Does the fact that all procedures have been diligently followed in accomplishing a task necessarily make everything right independently of the resulting consequences? It would seem that this is what we are being made to believe by those who use this argument as a line of defence. The debate around this question can have wide ramifications such as the determination of the responsibility of those who simply obey orders and end up doing the most awful things. Context always matters in such cases.
For the purpose of our argument the context is fairly straightforward. Several institutions – from the national airline to the Mauritius Duty Free Paradise, the Ministry of Health and the Financial Services Commission (FSC) in the latest instance -, have been involved in highly contentious “affairs” which have caused grave prejudice to their reputation and embarrassment to government.
In each of the cases the responsible parties have claimed that they have done nothing wrong because “procedures have been followed.” This is indeed a lame excuse. Administrative procedures consist of the sum of processes which ensure that decisions taken by the Board are executed diligently and in a transparent manner. They deal with the how questions as opposed to the policy matters which remain the responsibility of the top management. A poor outcome cannot be transformed into a positive effect simply because the established procedures have been followed.

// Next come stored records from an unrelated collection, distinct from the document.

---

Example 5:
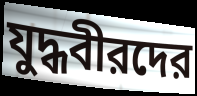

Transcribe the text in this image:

যুদ্ধবীরদের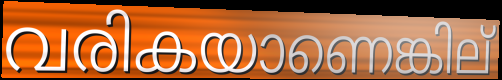
വരികയാണെങ്കില്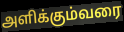
அளிக்கும்வரை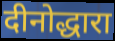
दीनोद्धारा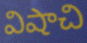
విషాచి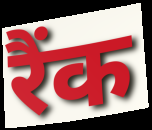
रैंकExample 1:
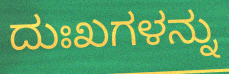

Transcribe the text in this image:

ದುಃಖಗಳನ್ನು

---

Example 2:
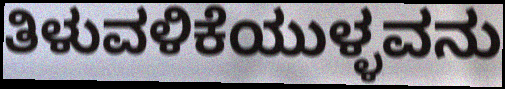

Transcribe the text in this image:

ತಿಳುವಳಿಕೆಯುಳ್ಳವನು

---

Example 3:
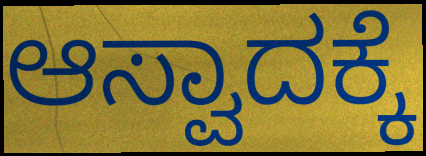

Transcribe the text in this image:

ಆಸ್ವಾದಕ್ಕೆ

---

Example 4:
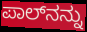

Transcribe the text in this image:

ಪಾಲ್‍ನನ್ನು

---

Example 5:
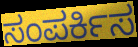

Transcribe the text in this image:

ಸಂಪರ್ಕಿಸ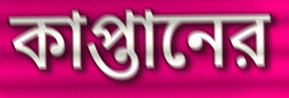
কাপ্তানের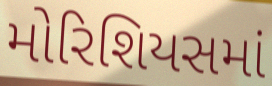
મોરિશિયસમાંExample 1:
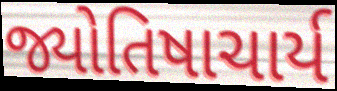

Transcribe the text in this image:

જ્યોતિષાચાર્ય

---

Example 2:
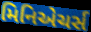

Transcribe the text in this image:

મિનિએચર્સ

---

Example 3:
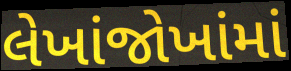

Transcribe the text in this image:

લેખાંજોખાંમાં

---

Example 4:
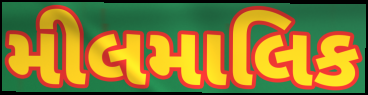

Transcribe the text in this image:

મીલમાલિક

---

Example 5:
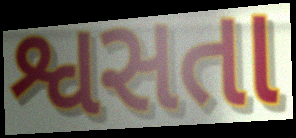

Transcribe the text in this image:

શ્વસતા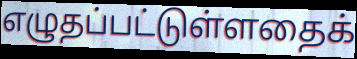
எழுதப்பட்டுள்ளதைக்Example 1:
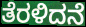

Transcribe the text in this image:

ತೆರಳಿದನೆ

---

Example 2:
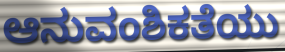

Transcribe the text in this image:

ಆನುವಂಶಿಕತೆಯು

In the case of the FSC, one senior minister has suggested that the Directors are not to be blamed because it is not the Board which delivers licences. While it is undisputable that Boards do not accomplish any such tasks, this line of reasoning does beg the question: then what does the Board do and why are the directors remunerated?
The simple answer to the question is that directors are bound to accept ultimate responsibility for the outcome of the operations of the organisation under their stewardship. Even more so when “all procedures have been strictly followed” and the outcome is catastrophic pointing to the failure of what has been defined as the “governing functions” (responsibility of the Board) as opposed to the administrative functions (implementation of decisions).